The Commission is not a legislature. It cannot compel compliance, ratify treaties, or bind anyone to anything. Nevertheless, its draft provisions shape litigation before the world’s highest courts, its commentaries appear in diplomatic negotiations, and its outputs are cited as evidence of what international law actually requires. This influence is a product of institutional design. By embedding expert legal work within the UN system—subject to Secretariat support and a sustained feedback loop with governments—the Commission’s outputs carry a weight that purely academic scholarship cannot match. The Commission matters not because of what it can force, but because of what it can articulate. In a period of contested multilateralism and uneven compliance, that role is not peripheral. It is foundational.

[1] Gabčíkovo-Nagymaros Project (Hungary/Slovakia), Judgment, ICJ Reports 1997, p. 7, paras. 47, 50–53.

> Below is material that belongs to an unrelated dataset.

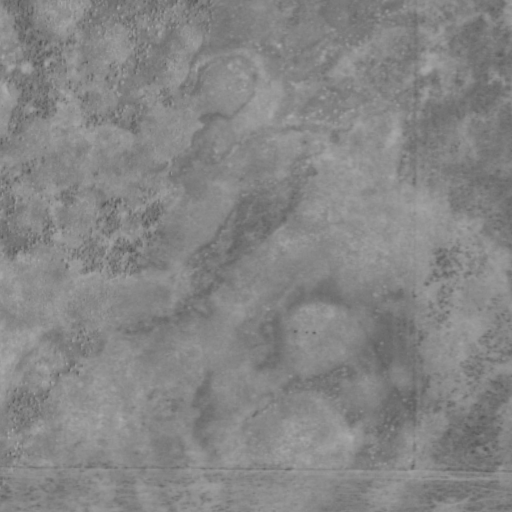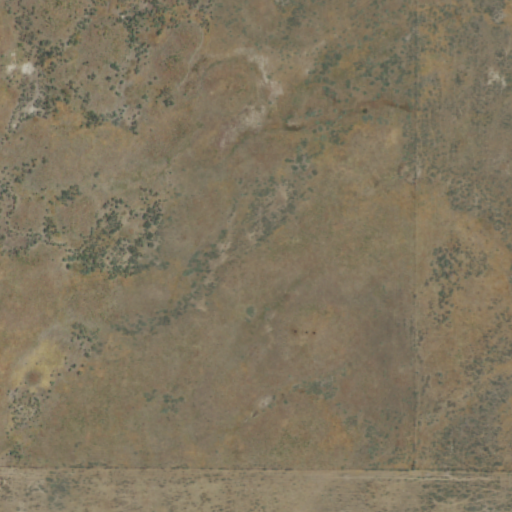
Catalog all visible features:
crop: (256, 256)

[2] See Fernando Lusa Bordin, “Reflections of Customary International Law: The Authority of Codification Conventions and ILC Draft Articles in International Law” (2014) 63 International & Comparative Law Quarterly 535; Sotirios-Ioannis Lekkas, “The Uses of the Outputs of the International Law Commission in International Adjudication” (2022) 69 Netherlands International Law Review 327.

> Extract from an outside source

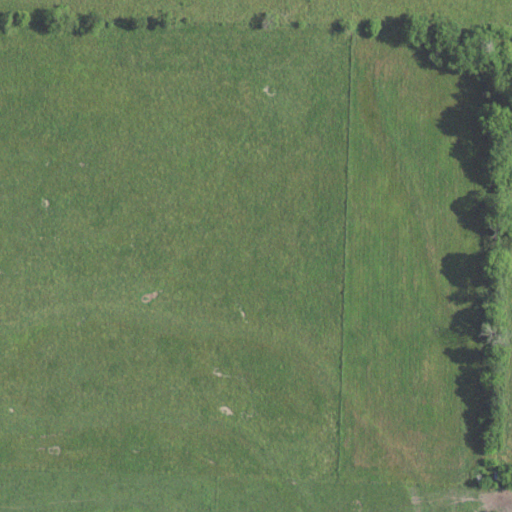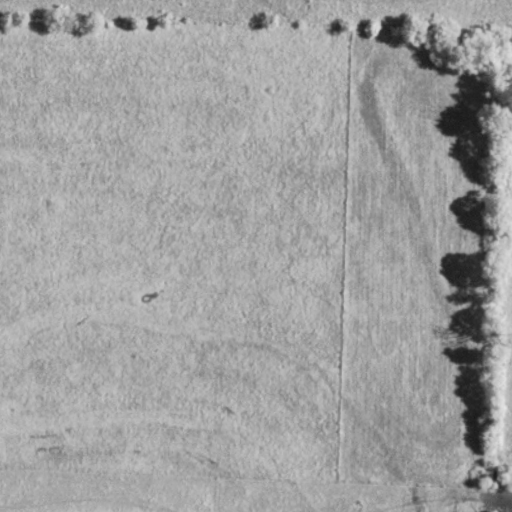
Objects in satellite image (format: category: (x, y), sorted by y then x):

[3] Remember: this engagement with Article 38(1)(b) is statutorily required. Under Article 24 of the Commission’s Statute, the Commission must “consider ways and means for making the evidence of customary international law more readily available.”

[4] Opinio juris means the belief that the obligation is already legally binding.

[5] See the criteria for identifying a General Principle of Law, articulated in A/CN.4/L.1018 (the most recently adopted text for the General Principles of Law project). Note that, as of April 2025, this is an ongoing project—meaning the text of the provisions may still change.

[6]Withdrawing the United States from International Organizations, Conventions, and Treaties that are Contrary to the Interests of the United States”, Presidential Memoranda (7 Jan 2026).